START Records supplied
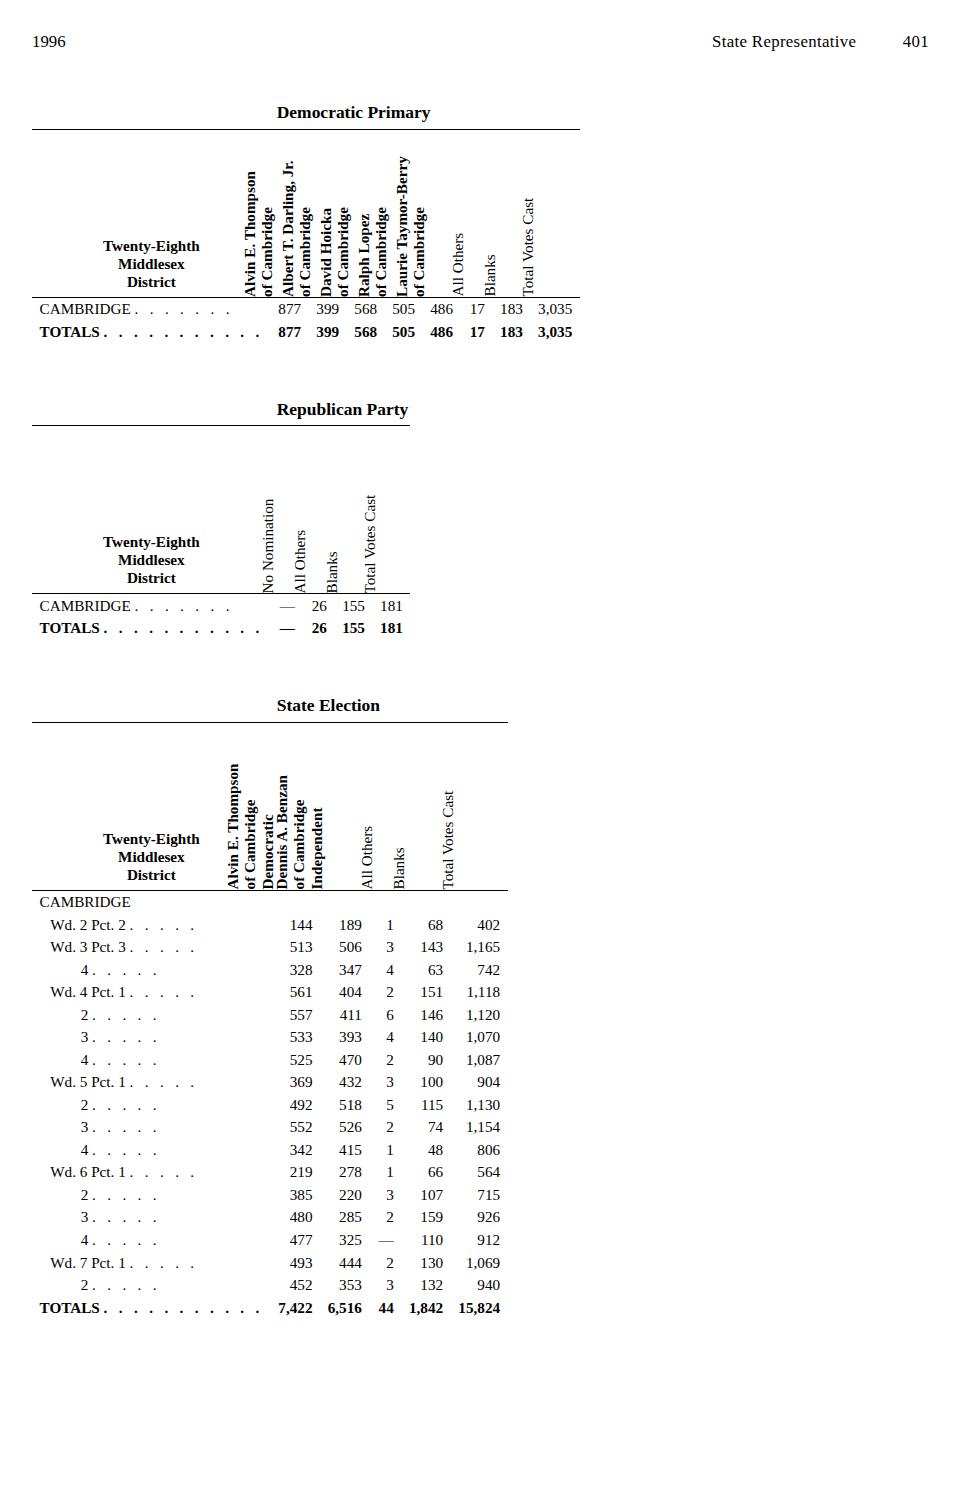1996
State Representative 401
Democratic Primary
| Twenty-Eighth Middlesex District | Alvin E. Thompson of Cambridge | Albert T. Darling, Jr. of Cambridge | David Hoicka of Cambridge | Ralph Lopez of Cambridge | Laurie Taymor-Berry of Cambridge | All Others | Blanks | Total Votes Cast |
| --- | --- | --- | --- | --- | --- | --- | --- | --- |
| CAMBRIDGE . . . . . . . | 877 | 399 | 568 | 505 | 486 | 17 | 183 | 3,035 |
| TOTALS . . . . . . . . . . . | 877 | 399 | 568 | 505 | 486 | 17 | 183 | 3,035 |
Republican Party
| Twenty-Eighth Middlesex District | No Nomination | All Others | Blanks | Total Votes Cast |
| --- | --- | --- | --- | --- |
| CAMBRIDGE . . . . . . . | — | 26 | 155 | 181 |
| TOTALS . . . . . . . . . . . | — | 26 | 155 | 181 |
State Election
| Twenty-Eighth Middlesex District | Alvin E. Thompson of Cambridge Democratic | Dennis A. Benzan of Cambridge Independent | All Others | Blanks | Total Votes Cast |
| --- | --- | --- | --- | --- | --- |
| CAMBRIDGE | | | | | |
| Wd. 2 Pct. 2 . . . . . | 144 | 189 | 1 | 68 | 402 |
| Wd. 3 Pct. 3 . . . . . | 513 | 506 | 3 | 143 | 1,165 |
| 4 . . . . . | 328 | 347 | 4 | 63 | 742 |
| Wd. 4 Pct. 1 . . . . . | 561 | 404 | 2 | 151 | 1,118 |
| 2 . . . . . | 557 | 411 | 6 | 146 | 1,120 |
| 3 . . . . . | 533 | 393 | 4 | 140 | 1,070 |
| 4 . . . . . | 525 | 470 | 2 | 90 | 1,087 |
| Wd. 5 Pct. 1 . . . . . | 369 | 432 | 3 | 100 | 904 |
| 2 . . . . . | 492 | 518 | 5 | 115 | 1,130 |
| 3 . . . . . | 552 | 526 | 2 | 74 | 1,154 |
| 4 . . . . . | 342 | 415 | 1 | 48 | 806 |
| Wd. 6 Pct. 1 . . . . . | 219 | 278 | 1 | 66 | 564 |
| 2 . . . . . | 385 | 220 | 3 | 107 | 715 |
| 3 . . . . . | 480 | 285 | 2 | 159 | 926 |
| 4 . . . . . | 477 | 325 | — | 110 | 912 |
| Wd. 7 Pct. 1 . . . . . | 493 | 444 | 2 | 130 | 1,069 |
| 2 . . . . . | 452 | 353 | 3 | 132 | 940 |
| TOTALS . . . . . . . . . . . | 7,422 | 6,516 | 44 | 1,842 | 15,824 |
END Records supplied
START Records supplied
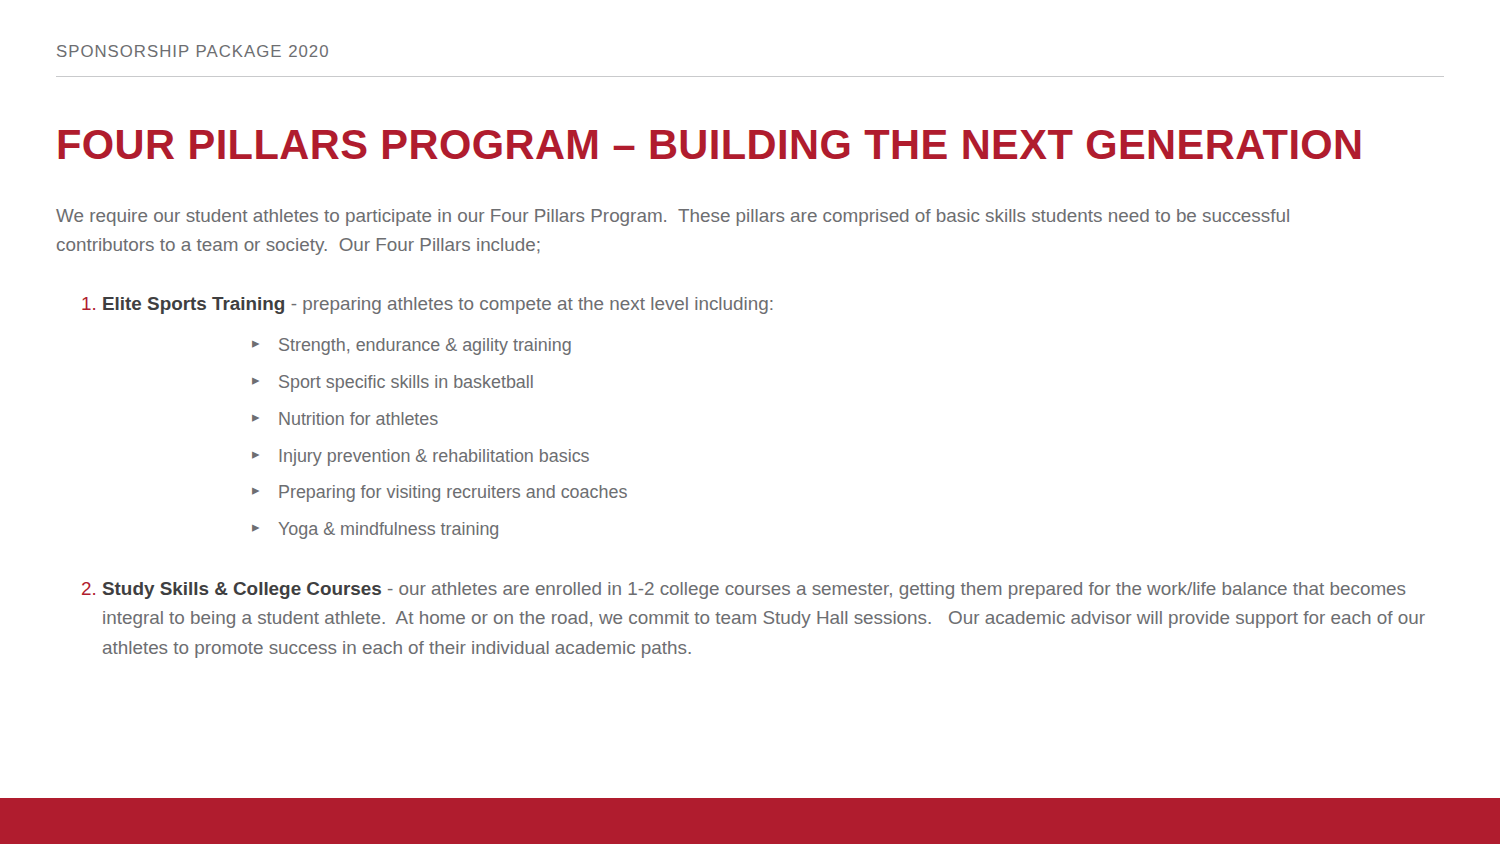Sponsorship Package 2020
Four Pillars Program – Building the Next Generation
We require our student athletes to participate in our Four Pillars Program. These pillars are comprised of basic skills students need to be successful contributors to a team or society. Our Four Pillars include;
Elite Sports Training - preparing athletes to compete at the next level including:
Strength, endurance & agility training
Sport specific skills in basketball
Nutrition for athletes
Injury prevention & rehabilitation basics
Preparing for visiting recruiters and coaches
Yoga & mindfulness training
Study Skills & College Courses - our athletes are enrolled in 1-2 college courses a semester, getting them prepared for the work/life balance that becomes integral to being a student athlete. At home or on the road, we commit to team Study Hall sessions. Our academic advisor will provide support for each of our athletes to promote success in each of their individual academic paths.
END Records supplied
● Brief
Retype word for word everything in the listing above from the line that holds "151 | 1,118 |" down to the line that holds "1,842 | 15,824 |". Keep both end lines and leave out the rest.

● Result of the task
| Wd. 4 Pct. 1 . . . . . | 561 | 404 | 2 | 151 | 1,118 |
| 2 . . . . . | 557 | 411 | 6 | 146 | 1,120 |
| 3 . . . . . | 533 | 393 | 4 | 140 | 1,070 |
| 4 . . . . . | 525 | 470 | 2 | 90 | 1,087 |
| Wd. 5 Pct. 1 . . . . . | 369 | 432 | 3 | 100 | 904 |
| 2 . . . . . | 492 | 518 | 5 | 115 | 1,130 |
| 3 . . . . . | 552 | 526 | 2 | 74 | 1,154 |
| 4 . . . . . | 342 | 415 | 1 | 48 | 806 |
| Wd. 6 Pct. 1 . . . . . | 219 | 278 | 1 | 66 | 564 |
| 2 . . . . . | 385 | 220 | 3 | 107 | 715 |
| 3 . . . . . | 480 | 285 | 2 | 159 | 926 |
| 4 . . . . . | 477 | 325 | — | 110 | 912 |
| Wd. 7 Pct. 1 . . . . . | 493 | 444 | 2 | 130 | 1,069 |
| 2 . . . . . | 452 | 353 | 3 | 132 | 940 |
| TOTALS . . . . . . . . . . . | 7,422 | 6,516 | 44 | 1,842 | 15,824 |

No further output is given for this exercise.